> **EXTRACT PROVIDED**:
╔══

Two ablation findings
Bigger LLM, stronger HyDE. With Contriever fixed: FLAN-T5 11B gives nDCG@10 of 48.9/52.9 on DL19/20, Cohere 52B 53.8/53.8, InstructGPT 175B 61.3/57.9. The curve is monotonically increasing, matching the “8B > 4B > 1.7B” trend reported in LLM2Vec-Gen.
Fine-tuned encoder is not always worth it. Replacing Contriever with the MS-MARCO fine-tuned ContrieverFT, paired with weaker instruction LMs (FLAN-T5 11B / Cohere 52B), yields scores slightly below ContrieverFT alone; only with InstructGPT 175B does the combination push beyond ContrieverFT (DL19 nDCG@10 of 67.4, +5 over ContrieverFT alone). The paper’s takeaway: HyDE assumes no labels are available; once in-domain supervision exists, weak LM + fine-tuned encoder is a bad trade, and only a sufficiently strong LM can squeeze further gains out of HyDE.

╚══

> **RECORD SET**:
╔══

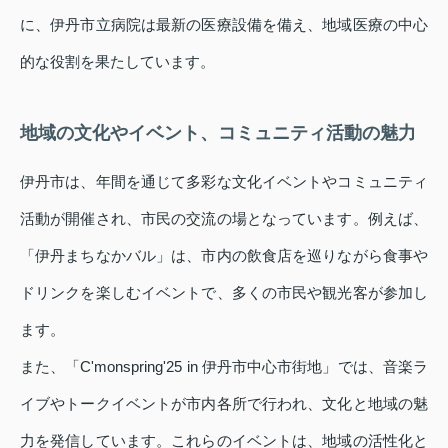
に、伊丹市立病院は最新の医療設備を備え、地域医療の中心
的な役割を果たしています。
地域の文化やイベント、コミュニティ活動の魅力
伊丹市は、年間を通じて多彩な文化イベントやコミュニティ
活動が開催され、市民の交流の場となっています。例えば、
「伊丹まちなかバル」は、市内の飲食店を巡りながら食事や
ドリンクを楽しむイベントで、多くの市民や観光客が参加し
ます。
また、「C'monspring'25 in 伊丹市中心市街地」では、音楽ラ
イブやトークイベントが市内各所で行われ、文化と地域の魅
力を発信しています。これらのイベントは、地域の活性化と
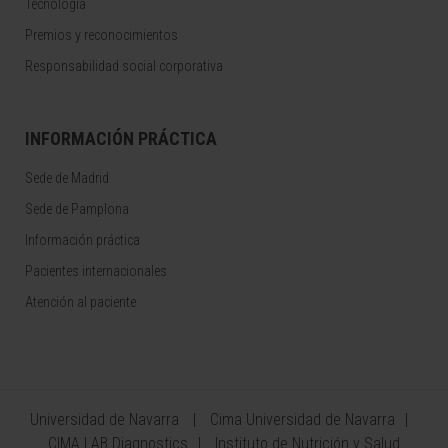
Tecnología
Premios y reconocimientos
Responsabilidad social corporativa
INFORMACIÓN PRÁCTICA
Sede de Madrid
Sede de Pamplona
Información práctica
Pacientes internacionales
Atención al paciente
Universidad de Navarra
Cima Universidad de Navarra
CIMA LAB Diagnostics
Instituto de Nutrición y Salud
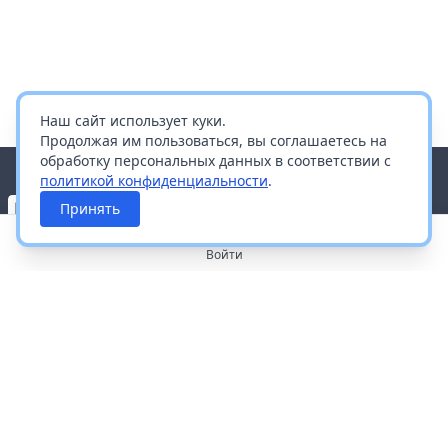
Наш сайт использует куки.
Продолжая им пользоваться, вы соглашаетесь на
обработку персональных данных в соответствии с
политикой конфиденциальности
.
Принять
Войти
О портале
Работа с платформой
Производителям и дистрибьюторам
Продвижение ваших брендов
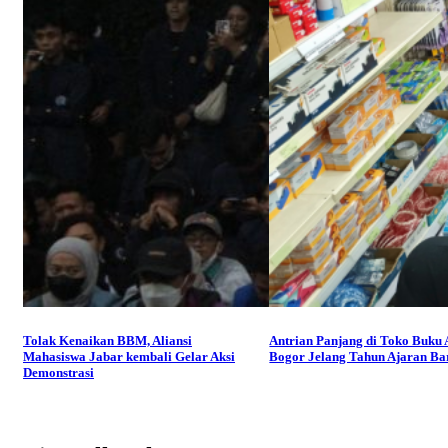
Tolak Kenaikan BBM, Aliansi
Antrian Panjang di Toko Buku
Mahasiswa Jabar kembali Gelar Aksi
Bogor Jelang Tahun Ajaran Ba
Demonstrasi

╚══

> **YOUR TASK**: Transcribe the part of the text on HyDE ablation findings from "Fine-tuned encoder is not" to "out of HyDE.".

> **OUTPUT FOR THIS EXERCISE**:
Fine-tuned encoder is not always worth it. Replacing Contriever with the MS-MARCO fine-tuned ContrieverFT, paired with weaker instruction LMs (FLAN-T5 11B / Cohere 52B), yields scores slightly below ContrieverFT alone; only with InstructGPT 175B does the combination push beyond ContrieverFT (DL19 nDCG@10 of 67.4, +5 over ContrieverFT alone). The paper’s takeaway: HyDE assumes no labels are available; once in-domain supervision exists, weak LM + fine-tuned encoder is a bad trade, and only a sufficiently strong LM can squeeze further gains out of HyDE.